*** Begin section ***

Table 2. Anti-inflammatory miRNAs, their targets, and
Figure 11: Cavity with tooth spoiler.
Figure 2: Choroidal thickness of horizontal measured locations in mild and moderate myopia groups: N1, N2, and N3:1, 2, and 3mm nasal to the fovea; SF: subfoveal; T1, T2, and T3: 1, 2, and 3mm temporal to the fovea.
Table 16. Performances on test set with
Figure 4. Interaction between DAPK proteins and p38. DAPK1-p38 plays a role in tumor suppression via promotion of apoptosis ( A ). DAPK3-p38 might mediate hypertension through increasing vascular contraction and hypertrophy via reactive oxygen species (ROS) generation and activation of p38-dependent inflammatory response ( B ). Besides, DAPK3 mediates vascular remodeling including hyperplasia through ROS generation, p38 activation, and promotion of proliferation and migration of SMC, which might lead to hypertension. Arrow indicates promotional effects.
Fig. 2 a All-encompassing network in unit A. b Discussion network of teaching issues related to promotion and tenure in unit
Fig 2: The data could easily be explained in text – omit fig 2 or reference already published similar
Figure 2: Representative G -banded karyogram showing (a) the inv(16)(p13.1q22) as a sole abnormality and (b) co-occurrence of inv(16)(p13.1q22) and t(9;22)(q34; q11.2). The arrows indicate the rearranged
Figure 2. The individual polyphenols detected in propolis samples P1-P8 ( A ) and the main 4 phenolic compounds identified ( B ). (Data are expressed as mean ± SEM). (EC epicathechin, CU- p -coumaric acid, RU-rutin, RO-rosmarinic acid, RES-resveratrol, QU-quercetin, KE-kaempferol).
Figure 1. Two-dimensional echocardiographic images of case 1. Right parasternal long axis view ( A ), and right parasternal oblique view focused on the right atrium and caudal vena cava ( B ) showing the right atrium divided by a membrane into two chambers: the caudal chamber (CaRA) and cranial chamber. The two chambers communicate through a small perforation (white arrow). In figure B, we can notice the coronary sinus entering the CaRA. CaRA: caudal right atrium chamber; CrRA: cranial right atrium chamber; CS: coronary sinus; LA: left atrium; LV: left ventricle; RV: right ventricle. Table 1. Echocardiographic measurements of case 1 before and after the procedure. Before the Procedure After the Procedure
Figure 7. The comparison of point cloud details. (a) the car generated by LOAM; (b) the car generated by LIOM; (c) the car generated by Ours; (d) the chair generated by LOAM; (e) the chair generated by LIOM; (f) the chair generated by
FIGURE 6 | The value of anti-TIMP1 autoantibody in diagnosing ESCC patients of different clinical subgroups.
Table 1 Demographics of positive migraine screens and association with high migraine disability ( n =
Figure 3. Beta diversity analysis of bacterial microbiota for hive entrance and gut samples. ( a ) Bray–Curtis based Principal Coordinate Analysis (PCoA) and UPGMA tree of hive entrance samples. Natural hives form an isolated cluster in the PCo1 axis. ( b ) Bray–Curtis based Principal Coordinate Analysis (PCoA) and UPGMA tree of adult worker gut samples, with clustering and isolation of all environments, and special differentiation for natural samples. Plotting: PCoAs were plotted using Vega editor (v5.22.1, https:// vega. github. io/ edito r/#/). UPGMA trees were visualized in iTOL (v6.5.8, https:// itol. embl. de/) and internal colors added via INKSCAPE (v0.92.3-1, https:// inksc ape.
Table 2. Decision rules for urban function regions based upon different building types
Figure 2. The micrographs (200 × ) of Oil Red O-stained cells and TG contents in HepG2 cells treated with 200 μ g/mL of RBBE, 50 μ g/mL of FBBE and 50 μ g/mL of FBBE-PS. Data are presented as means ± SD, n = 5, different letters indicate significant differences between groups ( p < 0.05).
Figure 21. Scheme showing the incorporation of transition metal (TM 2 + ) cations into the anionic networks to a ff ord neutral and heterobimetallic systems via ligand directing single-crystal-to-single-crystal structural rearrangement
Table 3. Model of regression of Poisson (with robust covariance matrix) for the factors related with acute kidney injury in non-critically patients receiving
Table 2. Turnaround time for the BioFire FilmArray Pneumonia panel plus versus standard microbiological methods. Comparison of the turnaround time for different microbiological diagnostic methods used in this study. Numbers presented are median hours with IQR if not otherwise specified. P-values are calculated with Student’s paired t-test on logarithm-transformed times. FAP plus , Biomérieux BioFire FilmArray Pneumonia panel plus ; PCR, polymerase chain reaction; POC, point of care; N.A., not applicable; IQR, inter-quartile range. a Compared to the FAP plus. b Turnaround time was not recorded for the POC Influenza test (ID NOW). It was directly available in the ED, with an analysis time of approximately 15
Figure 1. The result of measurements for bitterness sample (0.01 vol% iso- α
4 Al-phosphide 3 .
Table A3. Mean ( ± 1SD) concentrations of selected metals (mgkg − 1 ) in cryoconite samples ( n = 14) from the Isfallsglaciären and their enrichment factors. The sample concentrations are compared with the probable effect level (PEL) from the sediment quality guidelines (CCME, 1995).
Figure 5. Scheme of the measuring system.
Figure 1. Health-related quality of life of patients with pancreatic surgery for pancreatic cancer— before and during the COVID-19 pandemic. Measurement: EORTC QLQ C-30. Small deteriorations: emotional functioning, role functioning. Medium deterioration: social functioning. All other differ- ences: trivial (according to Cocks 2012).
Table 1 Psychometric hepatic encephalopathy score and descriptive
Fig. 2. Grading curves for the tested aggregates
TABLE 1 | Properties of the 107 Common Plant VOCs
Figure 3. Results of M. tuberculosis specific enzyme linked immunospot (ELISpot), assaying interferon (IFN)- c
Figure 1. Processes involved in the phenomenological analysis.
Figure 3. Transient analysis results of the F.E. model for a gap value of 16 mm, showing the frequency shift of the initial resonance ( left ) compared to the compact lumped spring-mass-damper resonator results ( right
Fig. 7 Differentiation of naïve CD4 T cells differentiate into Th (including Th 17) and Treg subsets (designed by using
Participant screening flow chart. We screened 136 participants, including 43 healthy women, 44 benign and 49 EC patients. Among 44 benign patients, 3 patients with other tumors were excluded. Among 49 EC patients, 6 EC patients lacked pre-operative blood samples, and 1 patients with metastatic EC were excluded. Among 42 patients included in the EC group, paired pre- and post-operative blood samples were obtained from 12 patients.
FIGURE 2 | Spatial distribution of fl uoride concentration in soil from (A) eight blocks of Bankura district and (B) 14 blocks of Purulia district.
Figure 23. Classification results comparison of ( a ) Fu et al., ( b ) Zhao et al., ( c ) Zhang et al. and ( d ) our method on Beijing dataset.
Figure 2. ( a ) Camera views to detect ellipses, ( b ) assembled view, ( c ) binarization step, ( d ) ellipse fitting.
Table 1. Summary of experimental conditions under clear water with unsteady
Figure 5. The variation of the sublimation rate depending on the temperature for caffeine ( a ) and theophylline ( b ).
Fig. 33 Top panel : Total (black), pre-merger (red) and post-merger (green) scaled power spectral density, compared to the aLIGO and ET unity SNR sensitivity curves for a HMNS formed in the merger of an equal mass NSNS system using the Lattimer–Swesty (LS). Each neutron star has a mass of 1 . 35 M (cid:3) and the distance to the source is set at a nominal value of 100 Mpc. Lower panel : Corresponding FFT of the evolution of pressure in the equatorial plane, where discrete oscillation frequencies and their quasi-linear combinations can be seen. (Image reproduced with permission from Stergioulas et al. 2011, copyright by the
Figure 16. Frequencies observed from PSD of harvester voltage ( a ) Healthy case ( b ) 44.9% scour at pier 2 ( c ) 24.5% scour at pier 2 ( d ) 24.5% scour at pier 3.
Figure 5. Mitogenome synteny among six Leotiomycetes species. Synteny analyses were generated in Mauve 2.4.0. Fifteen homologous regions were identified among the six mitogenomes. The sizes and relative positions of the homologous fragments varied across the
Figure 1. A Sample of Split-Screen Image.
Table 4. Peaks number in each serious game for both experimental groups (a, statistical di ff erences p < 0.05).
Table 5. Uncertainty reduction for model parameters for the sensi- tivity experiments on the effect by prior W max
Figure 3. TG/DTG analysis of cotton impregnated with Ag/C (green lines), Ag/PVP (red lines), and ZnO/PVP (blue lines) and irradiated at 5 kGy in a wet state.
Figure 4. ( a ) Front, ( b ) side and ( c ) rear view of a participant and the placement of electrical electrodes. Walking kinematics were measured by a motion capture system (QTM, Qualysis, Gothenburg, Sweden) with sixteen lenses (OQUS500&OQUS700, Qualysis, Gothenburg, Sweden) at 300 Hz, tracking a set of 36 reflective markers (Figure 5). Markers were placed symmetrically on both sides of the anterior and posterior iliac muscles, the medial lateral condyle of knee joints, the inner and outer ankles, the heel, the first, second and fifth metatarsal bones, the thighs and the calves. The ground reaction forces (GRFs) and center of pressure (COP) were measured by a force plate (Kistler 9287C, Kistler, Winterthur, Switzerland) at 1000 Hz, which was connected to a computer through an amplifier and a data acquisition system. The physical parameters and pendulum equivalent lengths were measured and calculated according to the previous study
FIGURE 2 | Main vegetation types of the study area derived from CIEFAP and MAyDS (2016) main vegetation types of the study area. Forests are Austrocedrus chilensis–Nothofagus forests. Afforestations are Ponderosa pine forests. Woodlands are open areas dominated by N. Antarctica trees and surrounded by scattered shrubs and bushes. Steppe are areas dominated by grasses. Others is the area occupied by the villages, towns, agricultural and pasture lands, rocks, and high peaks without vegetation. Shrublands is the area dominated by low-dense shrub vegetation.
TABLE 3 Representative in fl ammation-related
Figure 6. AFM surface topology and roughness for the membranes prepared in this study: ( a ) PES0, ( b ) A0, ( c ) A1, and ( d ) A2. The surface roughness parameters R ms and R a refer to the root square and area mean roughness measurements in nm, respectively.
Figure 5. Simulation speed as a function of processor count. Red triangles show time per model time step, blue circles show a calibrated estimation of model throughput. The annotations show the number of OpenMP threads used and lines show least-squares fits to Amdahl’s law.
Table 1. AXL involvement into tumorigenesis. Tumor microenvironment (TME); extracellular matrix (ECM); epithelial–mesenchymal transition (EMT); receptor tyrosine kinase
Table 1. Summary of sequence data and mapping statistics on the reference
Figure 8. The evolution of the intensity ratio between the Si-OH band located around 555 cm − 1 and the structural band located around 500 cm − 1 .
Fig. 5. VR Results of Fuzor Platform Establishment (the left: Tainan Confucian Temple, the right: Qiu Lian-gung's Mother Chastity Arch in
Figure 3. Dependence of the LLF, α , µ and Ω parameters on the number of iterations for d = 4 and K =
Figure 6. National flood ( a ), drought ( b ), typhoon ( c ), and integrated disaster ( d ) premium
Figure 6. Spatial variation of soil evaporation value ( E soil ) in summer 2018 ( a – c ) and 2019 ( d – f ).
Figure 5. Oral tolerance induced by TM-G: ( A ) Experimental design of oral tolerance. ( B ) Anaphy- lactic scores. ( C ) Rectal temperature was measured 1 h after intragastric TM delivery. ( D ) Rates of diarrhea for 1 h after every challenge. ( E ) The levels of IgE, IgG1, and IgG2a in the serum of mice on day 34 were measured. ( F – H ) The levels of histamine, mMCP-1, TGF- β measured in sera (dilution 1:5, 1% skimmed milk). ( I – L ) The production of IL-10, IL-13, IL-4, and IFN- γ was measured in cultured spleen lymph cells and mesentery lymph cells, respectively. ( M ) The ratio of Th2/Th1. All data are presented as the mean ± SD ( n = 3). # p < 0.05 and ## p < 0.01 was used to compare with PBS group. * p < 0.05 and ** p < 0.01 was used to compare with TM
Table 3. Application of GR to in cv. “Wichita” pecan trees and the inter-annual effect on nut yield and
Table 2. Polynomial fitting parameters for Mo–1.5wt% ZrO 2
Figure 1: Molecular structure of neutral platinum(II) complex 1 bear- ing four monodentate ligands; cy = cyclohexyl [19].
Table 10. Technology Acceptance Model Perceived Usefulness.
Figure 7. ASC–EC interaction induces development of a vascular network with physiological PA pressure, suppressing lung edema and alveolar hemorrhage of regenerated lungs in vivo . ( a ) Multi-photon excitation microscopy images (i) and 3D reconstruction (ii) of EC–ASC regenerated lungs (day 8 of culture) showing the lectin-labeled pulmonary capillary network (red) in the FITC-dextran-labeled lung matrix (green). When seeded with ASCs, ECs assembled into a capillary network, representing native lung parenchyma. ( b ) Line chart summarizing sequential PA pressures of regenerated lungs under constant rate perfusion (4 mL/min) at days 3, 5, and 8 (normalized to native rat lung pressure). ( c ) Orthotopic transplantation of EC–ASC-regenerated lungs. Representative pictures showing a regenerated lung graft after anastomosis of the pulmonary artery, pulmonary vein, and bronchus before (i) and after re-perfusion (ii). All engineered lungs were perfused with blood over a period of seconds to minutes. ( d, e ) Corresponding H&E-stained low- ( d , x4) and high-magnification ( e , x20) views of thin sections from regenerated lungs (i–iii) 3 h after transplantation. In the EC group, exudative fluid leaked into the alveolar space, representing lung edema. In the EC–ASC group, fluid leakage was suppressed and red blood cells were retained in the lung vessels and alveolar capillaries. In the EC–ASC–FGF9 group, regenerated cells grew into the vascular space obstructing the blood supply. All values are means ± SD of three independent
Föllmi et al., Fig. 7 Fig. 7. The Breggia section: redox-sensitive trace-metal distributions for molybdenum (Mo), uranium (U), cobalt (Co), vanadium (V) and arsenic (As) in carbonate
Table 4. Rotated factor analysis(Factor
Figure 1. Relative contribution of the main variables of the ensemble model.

*** End section ***

Report every line of the records that contains the word "variation".

Figure 5. The variation of the sublimation rate depending on the temperature for caffeine ( a ) and theophylline ( b ).
Figure 6. Spatial variation of soil evaporation value ( E soil ) in summer 2018 ( a – c ) and 2019 ( d – f ).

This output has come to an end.